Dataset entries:
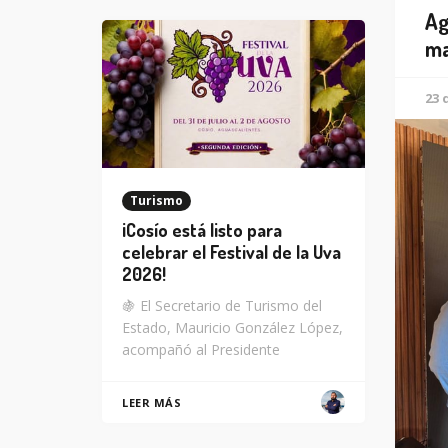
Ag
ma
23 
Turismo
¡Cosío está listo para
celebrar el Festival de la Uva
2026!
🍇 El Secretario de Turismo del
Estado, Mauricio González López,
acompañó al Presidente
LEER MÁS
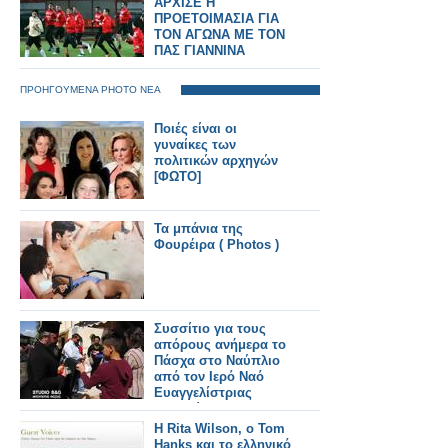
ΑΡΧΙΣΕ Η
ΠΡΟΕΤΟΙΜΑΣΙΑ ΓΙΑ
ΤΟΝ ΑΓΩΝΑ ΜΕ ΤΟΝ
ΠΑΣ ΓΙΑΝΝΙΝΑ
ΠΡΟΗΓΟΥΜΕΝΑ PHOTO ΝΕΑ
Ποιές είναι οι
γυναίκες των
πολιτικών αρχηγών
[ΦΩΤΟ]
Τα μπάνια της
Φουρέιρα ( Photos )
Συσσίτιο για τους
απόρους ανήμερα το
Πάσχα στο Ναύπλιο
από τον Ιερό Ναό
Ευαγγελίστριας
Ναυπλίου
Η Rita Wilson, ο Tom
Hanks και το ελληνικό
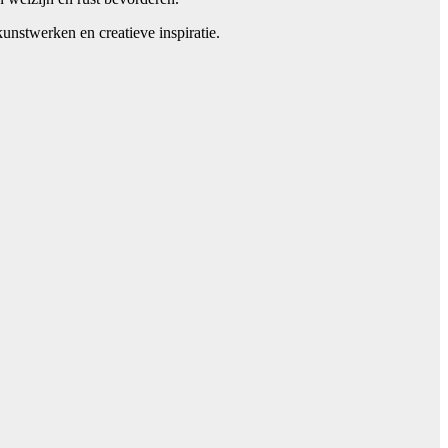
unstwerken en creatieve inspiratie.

--

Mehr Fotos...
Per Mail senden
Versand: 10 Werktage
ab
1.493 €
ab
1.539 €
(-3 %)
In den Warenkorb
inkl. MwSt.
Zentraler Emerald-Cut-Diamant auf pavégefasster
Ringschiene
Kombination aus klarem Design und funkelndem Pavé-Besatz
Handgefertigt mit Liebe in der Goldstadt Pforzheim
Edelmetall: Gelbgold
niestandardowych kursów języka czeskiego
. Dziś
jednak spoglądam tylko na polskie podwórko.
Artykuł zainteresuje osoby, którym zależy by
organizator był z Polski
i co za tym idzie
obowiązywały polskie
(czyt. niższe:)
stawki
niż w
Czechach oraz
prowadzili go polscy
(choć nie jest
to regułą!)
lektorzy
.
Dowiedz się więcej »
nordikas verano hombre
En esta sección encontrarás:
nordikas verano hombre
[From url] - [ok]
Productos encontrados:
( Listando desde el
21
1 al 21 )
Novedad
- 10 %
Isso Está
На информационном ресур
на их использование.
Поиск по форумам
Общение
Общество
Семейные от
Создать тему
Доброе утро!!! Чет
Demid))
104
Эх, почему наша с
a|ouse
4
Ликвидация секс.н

--

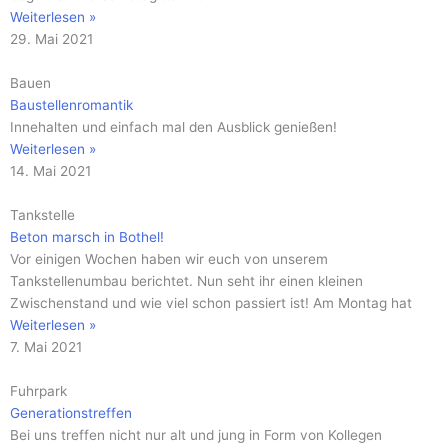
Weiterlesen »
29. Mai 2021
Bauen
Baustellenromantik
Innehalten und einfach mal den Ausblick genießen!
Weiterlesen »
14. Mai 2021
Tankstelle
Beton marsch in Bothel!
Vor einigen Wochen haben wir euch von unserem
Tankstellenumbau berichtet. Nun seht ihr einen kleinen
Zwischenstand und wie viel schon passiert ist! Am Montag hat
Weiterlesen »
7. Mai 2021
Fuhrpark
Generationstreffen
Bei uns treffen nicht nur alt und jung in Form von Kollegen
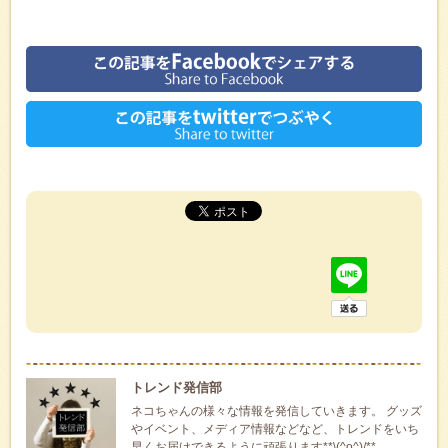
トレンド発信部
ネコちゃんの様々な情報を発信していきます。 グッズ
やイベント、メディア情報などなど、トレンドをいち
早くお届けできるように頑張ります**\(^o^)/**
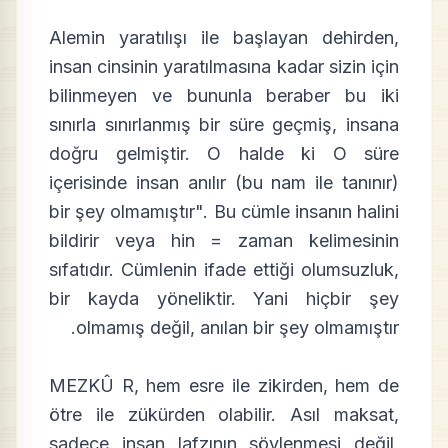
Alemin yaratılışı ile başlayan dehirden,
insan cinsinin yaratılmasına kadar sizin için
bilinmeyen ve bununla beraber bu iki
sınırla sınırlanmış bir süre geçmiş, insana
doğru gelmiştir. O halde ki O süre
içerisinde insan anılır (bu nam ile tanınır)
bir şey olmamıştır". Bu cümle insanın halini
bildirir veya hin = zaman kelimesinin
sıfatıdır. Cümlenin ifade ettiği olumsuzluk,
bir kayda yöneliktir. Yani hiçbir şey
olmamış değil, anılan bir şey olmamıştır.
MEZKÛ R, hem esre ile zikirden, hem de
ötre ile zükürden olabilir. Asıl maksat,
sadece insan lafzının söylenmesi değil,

Task instructions: Repeat, without pictures, exactly the lines of the data above from the one containing "απόρους ανήμερα το" through the one containing "unstwerken en creatieve inspiratie.", including both and adding nothing.

Task result:
απόρους ανήμερα το
Πάσχα στο Ναύπλιο
από τον Ιερό Ναό
Ευαγγελίστριας
Ναυπλίου
Η Rita Wilson, ο Tom
Hanks και το ελληνικό
unstwerken en creatieve inspiratie.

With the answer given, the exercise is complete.